## Petunjuk Pengerjaan
A: Ketik ulang bagian teks tentang tipe pembaca buku di bawah ini, antara "Pertama, kita menemukan" dan "(Freire, 1970).", termasuk kedua batas itu.
B: Lanjutkan teks tentang tipe pembaca buku di bawah ini, mulai setelah kalimat terakhir yang ditampilkan.

======== Bacaan Latihan ========

![]() |
Mustafa Saeed/unplsah |
Sebagai pembaca, cara kita mendatangi sebuah buku akan sangat menentukan kekuatan buku itu atas diri kita. Ada yang datang sekadar untuk membaca, mendapatkan informasi dan pengetahuan, membaca laksana gelas kosong, siap diisi dan didikte, tapi ada pula yang membaca buku sebagai lawan dialog yang setara.
Pertama, kita menemukan spektrum pembaca literalis.
Tipe ini adalah perwujudan dari konsep tabula rasa John Locke, yang
memandang pikiran manusia saat lahir sebagai kertas kosong yang pasif menunggu
torehan pengalaman. Pembaca Literalis mendekati teks dengan model bawah-atas (bottom-up),
di mana makna dibangun secara linear dari pengenalan huruf, kata, hingga
kalimat, dengan keyakinan bahwa makna tunggal yang objektif sepenuhnya
tersimpan di dalam teks. Dalam kerangka pendidikan, ini adalah model murid
dalam pendidikan gaya bank yang dikritik Paulo Freire; seorang penerima pasif
yang tugasnya hanya menyerap dan menghafal “simpanan” pengetahuan dari otoritas
(Freire, 1970).
Berangkat dari asumsi tentang keberadaan pembaca inilah
seluruh logika sensor dan pelarangan buku dibangun. Penguasa yang melarang buku
beroperasi di bawah keyakinan bahwa warganya adalah Pembaca Literalis—wadah
kosong yang akan langsung teracuni oleh ideologi berbahaya tanpa memiliki daya
untuk menyaring atau menolak. Bahkan, bukan hanya penguasa atau negara, banyak
juga elit agama yang mengategorikan buku sesat dan menyesatkan, sehingga
melarang jama’ahnya untuk membaca buku-buku yang dikategorikan sesat dan
menyesatkan (dhal wal mudhil) tersebut, karena dikhawatirkan menggoyahkan
iman dan mengacaukan akidah.

======== Data yang Disediakan ========

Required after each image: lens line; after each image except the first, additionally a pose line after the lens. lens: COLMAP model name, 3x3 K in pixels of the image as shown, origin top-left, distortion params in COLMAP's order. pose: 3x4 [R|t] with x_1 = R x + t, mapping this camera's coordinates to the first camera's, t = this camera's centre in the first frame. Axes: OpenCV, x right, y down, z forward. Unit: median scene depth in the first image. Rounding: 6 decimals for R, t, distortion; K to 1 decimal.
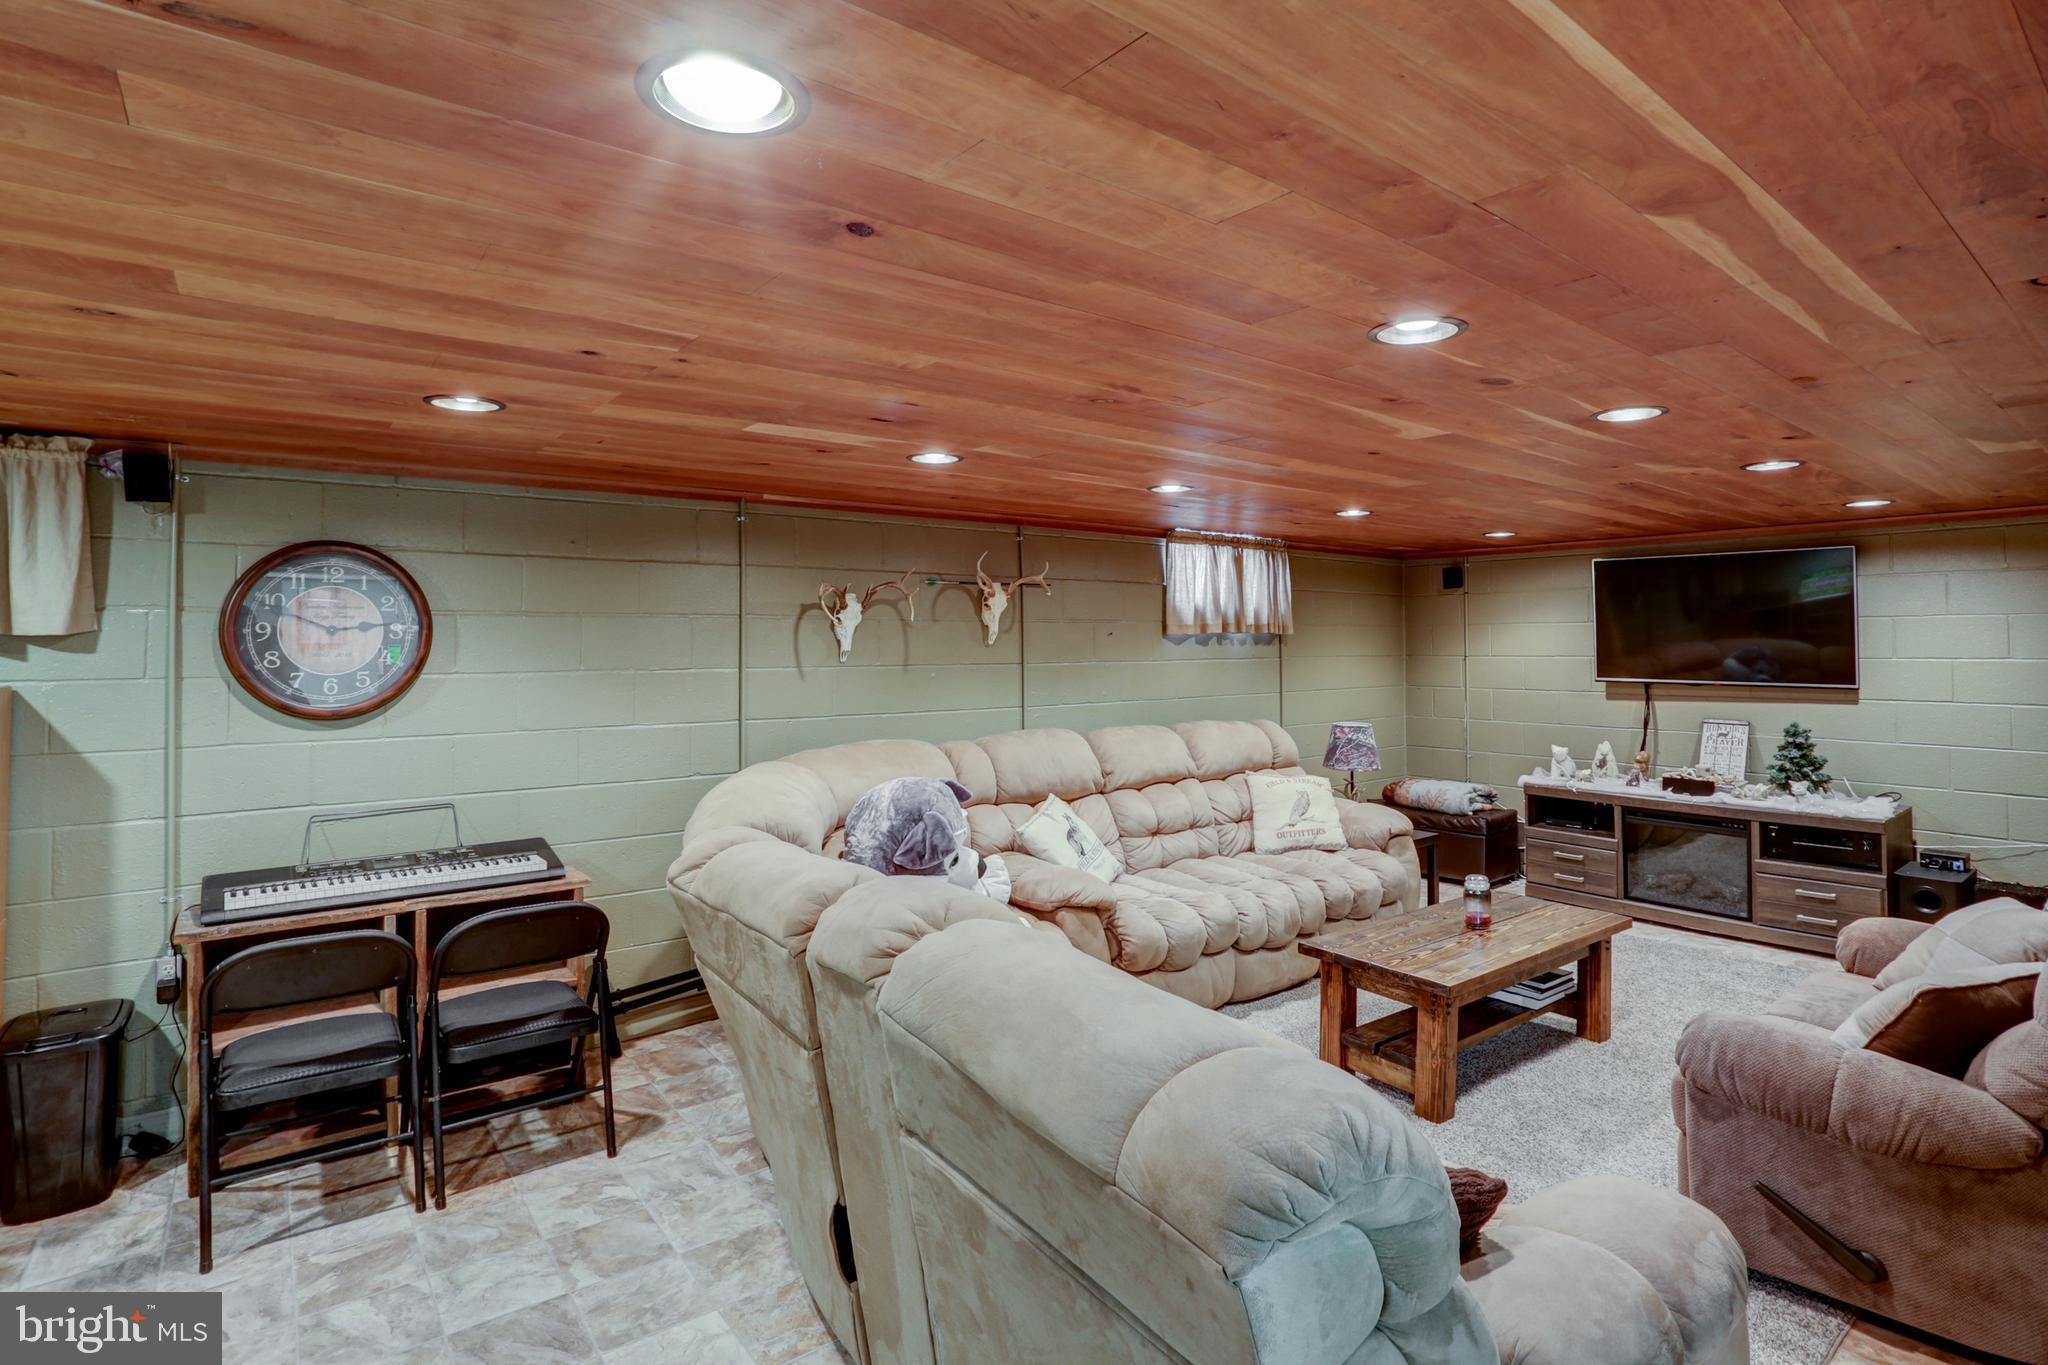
lens RADIAL K [[1000.9, 0, 1027.0], [0, 1000.9, 639.3], [0, 0, 1]] dist [-0.044763, 0.000029]
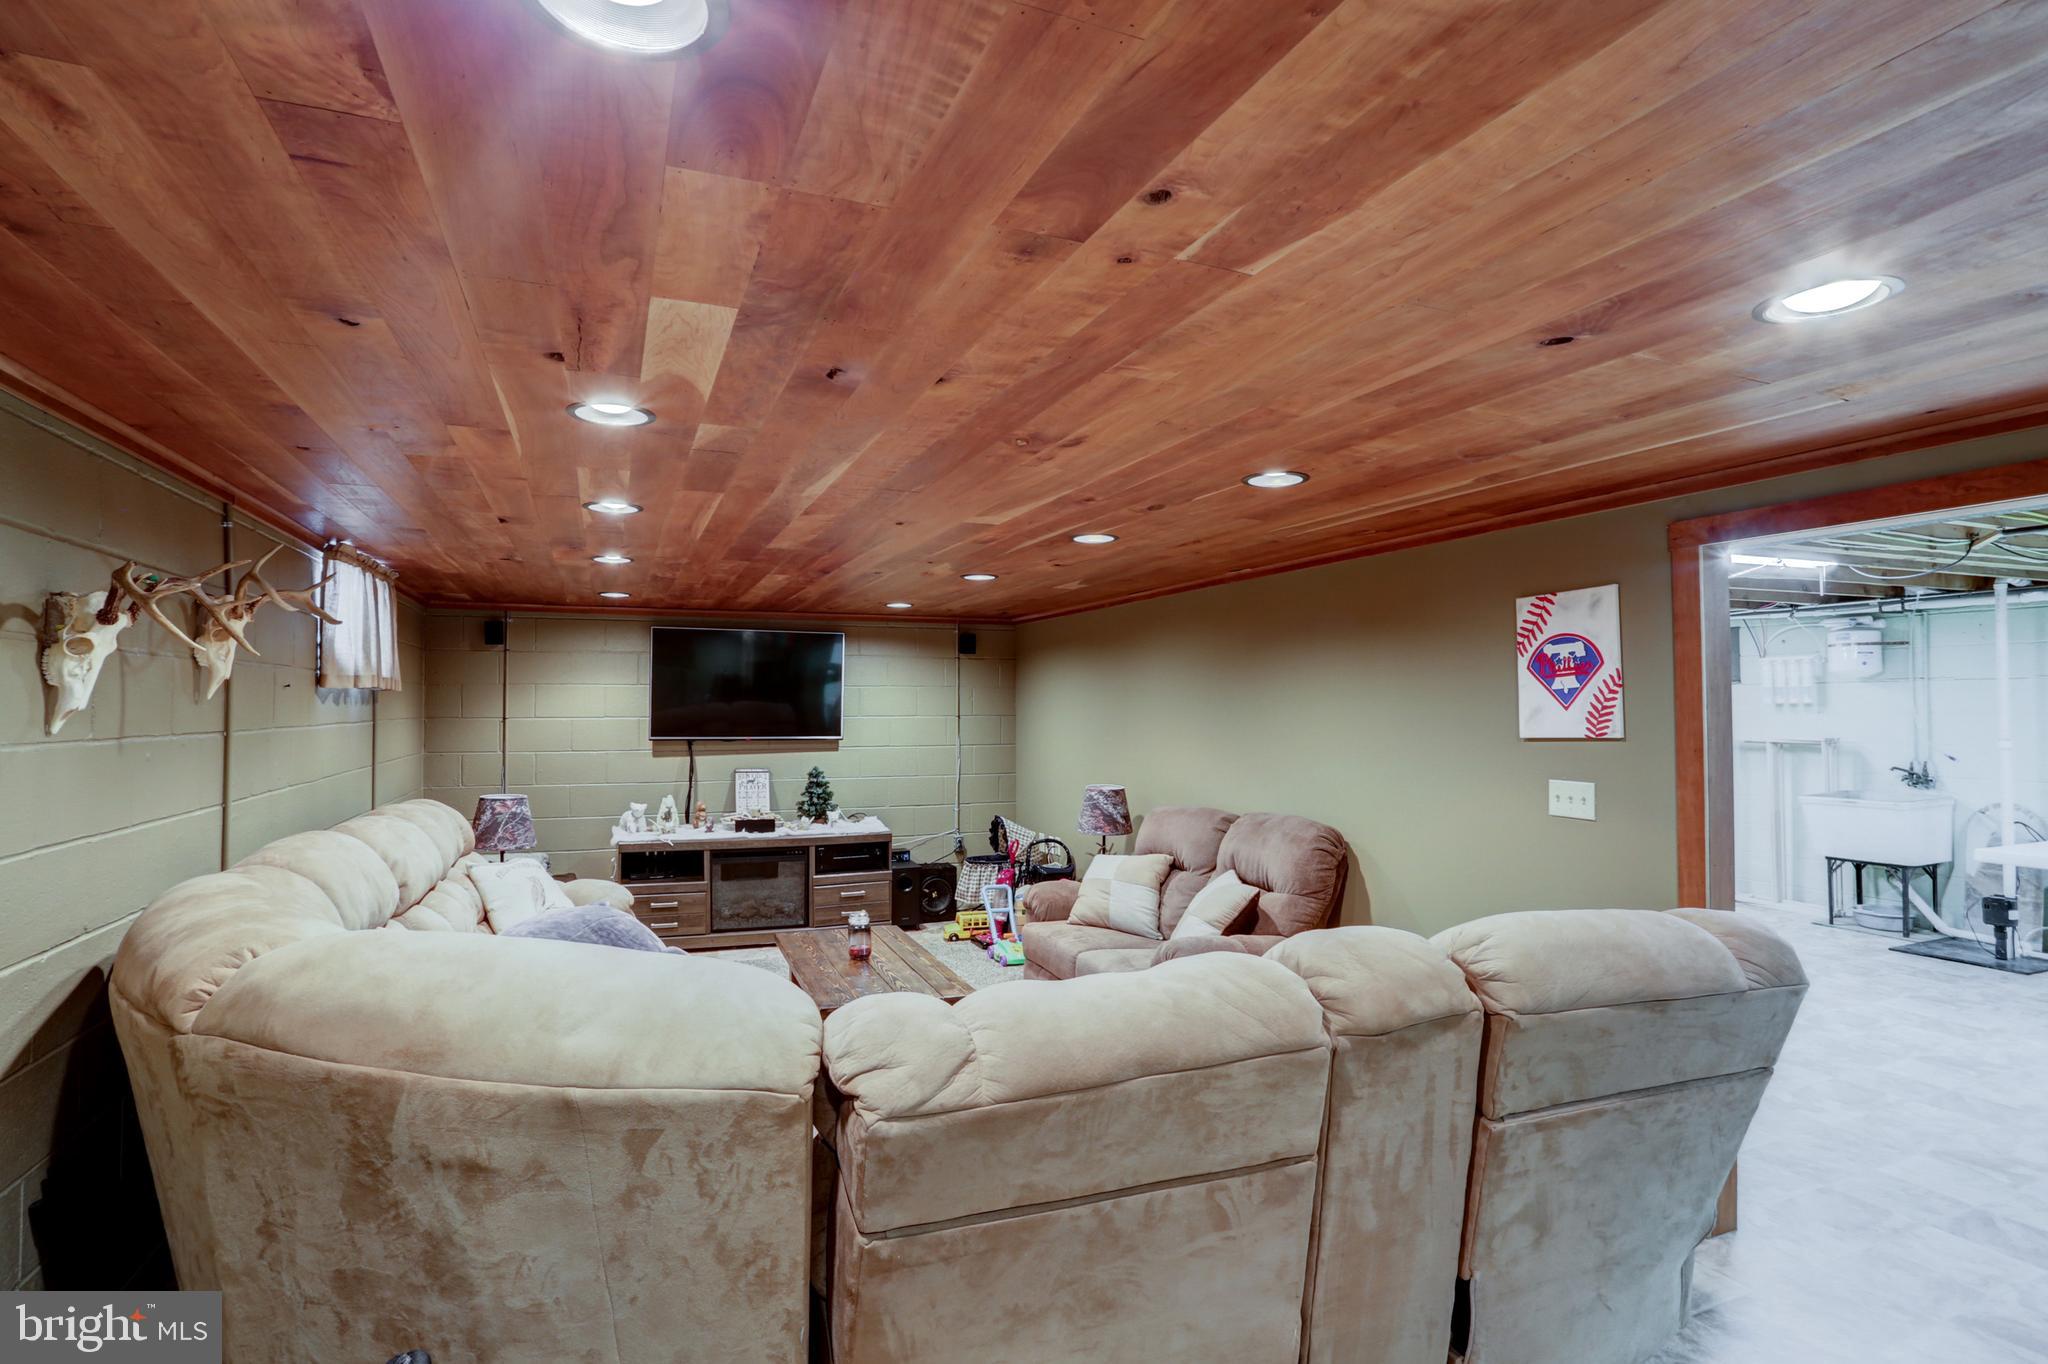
lens RADIAL K [[1003.4, 0, 1024.0], [0, 1003.4, 682.0], [0, 0, 1]] dist [-0.083136, 0.048285]
pose [[0.276325, 0.026823, 0.960690, -0.406902], [-0.004892, 0.999637, -0.026503, 0.006980], [-0.961052, 0.002624, 0.276355, 0.363282]]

========

## Jawaban Tiap Tugas
A:
Pertama, kita menemukan spektrum pembaca literalis.
Tipe ini adalah perwujudan dari konsep tabula rasa John Locke, yang
memandang pikiran manusia saat lahir sebagai kertas kosong yang pasif menunggu
torehan pengalaman. Pembaca Literalis mendekati teks dengan model bawah-atas (bottom-up),
di mana makna dibangun secara linear dari pengenalan huruf, kata, hingga
kalimat, dengan keyakinan bahwa makna tunggal yang objektif sepenuhnya
tersimpan di dalam teks. Dalam kerangka pendidikan, ini adalah model murid
dalam pendidikan gaya bank yang dikritik Paulo Freire; seorang penerima pasif
yang tugasnya hanya menyerap dan menghafal “simpanan” pengetahuan dari otoritas
(Freire, 1970).

B:
Kedua, spektrum pembaca empatis. Tipe ini
tidak sepenuhnya pasif; mereka terlibat secara mendalam dengan teks, tetapi
pada level afektif atau emosional. Mereka adalah pembaca yang larut dalam
cerita, merasakan ketegangan alur, dan menjalin ikatan emosional dengan
karakter-karakternya. Pengalaman membaca mereka kaya secara perasaan, tapi belum
tentu kritis secara analitis. Pembaca empatis mungkin akan menangis membaca
kisah penindasan tanpa secara sadar mempertanyakan struktur sosial-politik yang
melatarbelakangi kisah tersebut. Meskipun keterlibatan emosional ini adalah
bagian penting dari kenikmatan membaca, tanpa diimbangi nalar kritis, pembaca empatis
masih bisa menjadi sasaran narasi yang dirancang untuk memanipulasi sentimen,
bukan untuk mencerahkan.
Ketiga, adalah pembaca kritis, antitesis
langsung dari pembaca literalis. Pembaca ini adalah seorang interogator aktif
yang mendekati teks sebagai sebuah argumen yang perlu diuji. Mereka tidak hanya
bertanya “apa yang dikatakan teks ini?” tetapi juga “mengapa ini dikatakan?”,
“apa buktinya?”, dan “kepentingan siapa yang dilayani oleh narasi ini?”.
Membaca kritis adalah sebuah proses evaluasi di mana pembaca secara sadar
memutuskan untuk menerima atau menolak informasi yang disajikan penulis
(Nurhadi, 1987).
Bagi pembaca ini, buku yang dianggap ‘berbahaya’ justru
menjadi arena latihan intelektual yang berharga. Mereka memiliki sistem
kekebalan ideologis yang membuat mereka kebal terhadap indoktrinasi, karena
setiap gagasan yang masuk akan melewati filter analisis dan evaluasi yang
ketat. Sebuah negara yang mempromosikan tipe pembaca ini adalah negara yang
tidak takut pada pluralitas gagasan dan percaya pada kecerdasan warganya.
Keempat, spektrumt pembaca transformatif. Tipe ini tidak hanya menganalisis teks, tetapi secara aktif ikut mencipta dan bahkan membongkar makna. Landasannya adalah teori resepsi sastra, yang menyatakan bahwa makna tidak inheren dalam teks, melainkan lahir dari transaksi antara teks dan kesadaran pembaca. Wolfgang Iser (1974) berpendapat bahwa teks memiliki ruang kosong (gaps) yang sengaja ditinggalkan penulis untuk diisi oleh imajinasi dan interpretasi pembaca. Hans Robert Jauss menambahkan konsep horizon harapan (horizon of expectation), di mana latar belakang dan pengalaman pembaca secara aktif membentuk pemaknaan.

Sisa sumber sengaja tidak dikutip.